Aufgabenstellung:
Gib den Abschnitt des Materials von der Zeile mit „2, 6, 10, 1, 9, 7, 5, 4, 8, 3“ bis zur Zeile mit „What is the label“ unverändert aus, wobei beide Zeilen dazugehören.

Datenauszug:
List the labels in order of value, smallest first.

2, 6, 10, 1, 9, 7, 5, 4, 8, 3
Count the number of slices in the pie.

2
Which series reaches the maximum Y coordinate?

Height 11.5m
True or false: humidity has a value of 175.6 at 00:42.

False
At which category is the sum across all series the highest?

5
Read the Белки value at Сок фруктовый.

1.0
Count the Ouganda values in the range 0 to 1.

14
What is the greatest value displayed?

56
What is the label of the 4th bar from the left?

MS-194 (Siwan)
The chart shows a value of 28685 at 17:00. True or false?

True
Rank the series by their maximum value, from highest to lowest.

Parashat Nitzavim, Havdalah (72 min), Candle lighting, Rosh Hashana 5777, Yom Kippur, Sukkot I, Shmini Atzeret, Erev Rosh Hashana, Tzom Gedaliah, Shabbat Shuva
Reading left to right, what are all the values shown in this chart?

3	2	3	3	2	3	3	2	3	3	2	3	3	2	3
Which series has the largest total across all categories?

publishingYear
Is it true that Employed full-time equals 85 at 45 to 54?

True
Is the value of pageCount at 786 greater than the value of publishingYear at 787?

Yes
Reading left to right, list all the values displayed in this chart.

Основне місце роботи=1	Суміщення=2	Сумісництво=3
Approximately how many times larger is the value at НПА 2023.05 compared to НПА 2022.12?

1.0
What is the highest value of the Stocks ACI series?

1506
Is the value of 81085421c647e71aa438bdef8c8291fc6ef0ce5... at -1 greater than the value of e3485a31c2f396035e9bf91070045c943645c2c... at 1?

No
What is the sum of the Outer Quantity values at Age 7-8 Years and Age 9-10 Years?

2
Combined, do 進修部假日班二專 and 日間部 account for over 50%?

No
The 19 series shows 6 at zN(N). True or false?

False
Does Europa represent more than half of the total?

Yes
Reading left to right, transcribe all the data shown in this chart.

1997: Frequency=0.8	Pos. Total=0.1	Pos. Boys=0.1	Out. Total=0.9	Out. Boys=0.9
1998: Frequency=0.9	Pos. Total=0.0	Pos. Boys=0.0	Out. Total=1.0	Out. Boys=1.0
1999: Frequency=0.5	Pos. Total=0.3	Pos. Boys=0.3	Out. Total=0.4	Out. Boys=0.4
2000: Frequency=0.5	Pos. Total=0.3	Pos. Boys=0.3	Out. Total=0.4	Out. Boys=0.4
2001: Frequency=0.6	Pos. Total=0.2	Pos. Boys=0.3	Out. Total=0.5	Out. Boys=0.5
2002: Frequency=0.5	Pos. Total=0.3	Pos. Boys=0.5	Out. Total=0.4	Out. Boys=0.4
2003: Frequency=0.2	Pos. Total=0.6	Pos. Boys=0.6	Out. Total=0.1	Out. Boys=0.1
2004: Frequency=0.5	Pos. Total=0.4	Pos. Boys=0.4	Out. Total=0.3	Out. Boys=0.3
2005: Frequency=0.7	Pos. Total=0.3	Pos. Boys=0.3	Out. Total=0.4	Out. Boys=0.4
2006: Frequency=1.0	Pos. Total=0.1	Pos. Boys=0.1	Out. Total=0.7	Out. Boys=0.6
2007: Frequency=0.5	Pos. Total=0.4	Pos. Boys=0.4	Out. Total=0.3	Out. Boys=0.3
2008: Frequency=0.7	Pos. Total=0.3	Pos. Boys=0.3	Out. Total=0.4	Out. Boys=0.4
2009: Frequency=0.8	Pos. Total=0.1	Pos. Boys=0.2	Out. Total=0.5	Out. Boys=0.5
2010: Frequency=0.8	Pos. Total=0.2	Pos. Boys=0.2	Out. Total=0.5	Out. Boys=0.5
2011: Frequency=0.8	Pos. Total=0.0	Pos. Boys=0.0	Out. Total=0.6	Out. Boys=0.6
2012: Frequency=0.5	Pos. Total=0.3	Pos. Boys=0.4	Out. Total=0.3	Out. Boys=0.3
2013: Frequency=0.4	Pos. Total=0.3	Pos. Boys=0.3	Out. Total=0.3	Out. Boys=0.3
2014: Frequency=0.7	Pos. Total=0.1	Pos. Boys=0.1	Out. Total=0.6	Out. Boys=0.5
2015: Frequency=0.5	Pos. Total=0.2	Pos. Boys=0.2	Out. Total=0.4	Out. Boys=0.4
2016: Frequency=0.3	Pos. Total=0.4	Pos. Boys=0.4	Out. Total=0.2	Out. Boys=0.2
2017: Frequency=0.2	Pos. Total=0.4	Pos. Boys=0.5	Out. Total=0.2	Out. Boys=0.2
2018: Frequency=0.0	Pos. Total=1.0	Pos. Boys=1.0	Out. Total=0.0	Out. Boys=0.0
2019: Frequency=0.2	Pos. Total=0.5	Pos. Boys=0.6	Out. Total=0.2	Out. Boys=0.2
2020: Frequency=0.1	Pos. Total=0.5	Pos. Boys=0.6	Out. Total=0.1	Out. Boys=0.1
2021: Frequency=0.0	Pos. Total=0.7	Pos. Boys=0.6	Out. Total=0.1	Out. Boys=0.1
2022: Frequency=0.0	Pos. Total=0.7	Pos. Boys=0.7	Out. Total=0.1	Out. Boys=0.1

Ergebnis der Aufgabe:
2, 6, 10, 1, 9, 7, 5, 4, 8, 3
Count the number of slices in the pie.

2
Which series reaches the maximum Y coordinate?

Height 11.5m
True or false: humidity has a value of 175.6 at 00:42.

False
At which category is the sum across all series the highest?

5
Read the Белки value at Сок фруктовый.

1.0
Count the Ouganda values in the range 0 to 1.

14
What is the greatest value displayed?

56
What is the label of the 4th bar from the left?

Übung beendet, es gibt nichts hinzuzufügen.